__Verilen Alıntı__
■ ■ ■ ■

DÜŞÜNCE VE İNANÇ ÖZGÜRLÜĞÜ KAPSAMINDA İNSANLAR SORUMLULUKLARI KENDİLERİNE AİT OLMAK ÜZERE SEÇİM VE TERCİHLERİNDE SEBESTTİR.

*6/68 Tanrı, insanlara tam bir düşünce ve inanç özgürlüğü vermiştir. Tanrı sözü ile alay edenlere bile şiddet uygulanmaz. Tanrı'nın ayetleriyle alay edenlerin seviyesine düşmeden onları aydınlatmaya çalışmalı.

Bu yazı RESUL KUR'AN'IN KUR'AN TEFSİRİ 2-BAKARA SURESİ 256 ncı ayetin dip notlarından alıntıdır. 
M. Kemal Adal




2/256.


Y.N. Öztürk
Dinde baskı - zorlama - tiksindirme yoktur. Doğru ve güzel olan, çirkinlik ve sapıklıktan açık bir biçimde ayrılmıştır. Her kim tâğuta sırt dönüp Allah'a inanırsa hiç kuşkusuz sapasağlam bir kulpa yapışmış olur. Kopup parçalanması yoktur o kulpun. Allah, hakkıyla işiten, en iyi biçimde bilendir.

■ ■ ■ ■

__Eldeki Veriler__
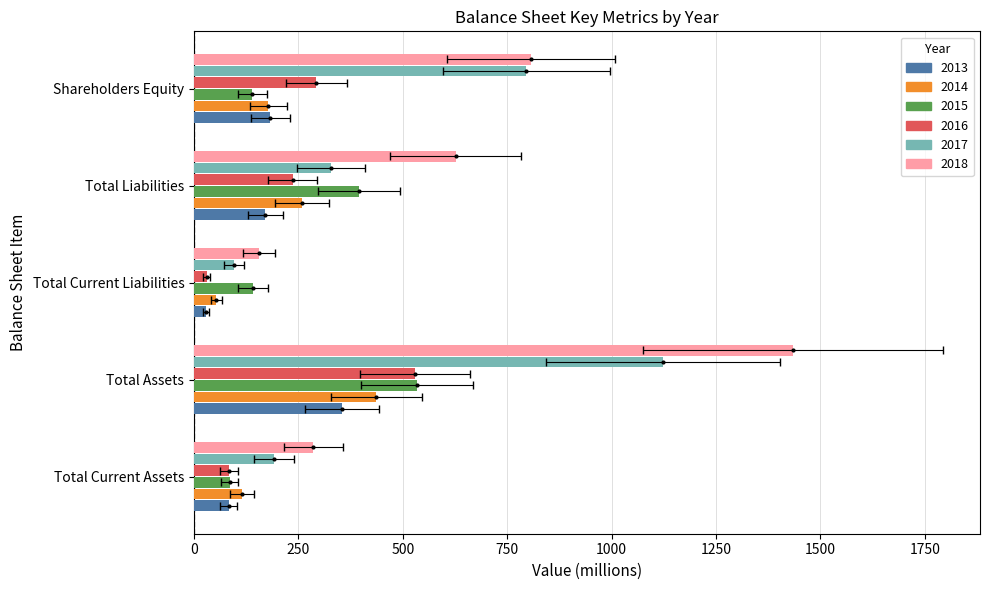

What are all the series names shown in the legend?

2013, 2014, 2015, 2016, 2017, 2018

■ ■ ■ ■

__Görev Tanımı 1__
Verilen alıntıya göre yazı hangi surenin kaçıncı ayetinin dip notlarından alınmıştır?
__Görev Tanımı 2__
Şu ifadeler verilen alıntıyla uyuşuyor mu? Her biri için evet ya da hayır de ve alıntıdan belirleyici sözleri aynen aktar.
(a) Tanrı sözü ile alay edenlere şiddet uygulanır.
(b) Dinde zorlama yoktur.
(c) Tâğuta sırt dönüp Allah'a inanan kişinin yapıştığı kulp kopabilir.
__Görev Tanımı 3__
Verilen alıntının "DÜŞÜNCE VE İNANÇ" sözleriyle başlayıp "dip notlarından alıntıdır." sözlerine kadar süren bölümünü, "şiddet" yerine "baskı" koyarak yeniden yazar mısın?

__Kesin Yanıt 1__
Bakara Suresi'nin 256. ayetinin dip notlarından.

__Kesin Yanıt 2__
(a) Hayır: "Tanrı sözü ile alay edenlere bile şiddet uygulanmaz."
(b) Evet: "Dinde baskı - zorlama - tiksindirme yoktur."
(c) Hayır: "Kopup parçalanması yoktur o kulpun."

__Kesin Yanıt 3__
DÜŞÜNCE VE İNANÇ ÖZGÜRLÜĞÜ KAPSAMINDA İNSANLAR SORUMLULUKLARI KENDİLERİNE AİT OLMAK ÜZERE SEÇİM VE TERCİHLERİNDE SEBESTTİR.

*6/68 Tanrı, insanlara tam bir düşünce ve inanç özgürlüğü vermiştir. Tanrı sözü ile alay edenlere bile baskı uygulanmaz. Tanrı'nın ayetleriyle alay edenlerin seviyesine düşmeden onları aydınlatmaya çalışmalı.

Bu yazı RESUL KUR'AN'IN KUR'AN TEFSİRİ 2-BAKARA SURESİ 256 ncı ayetin dip notlarından alıntıdır.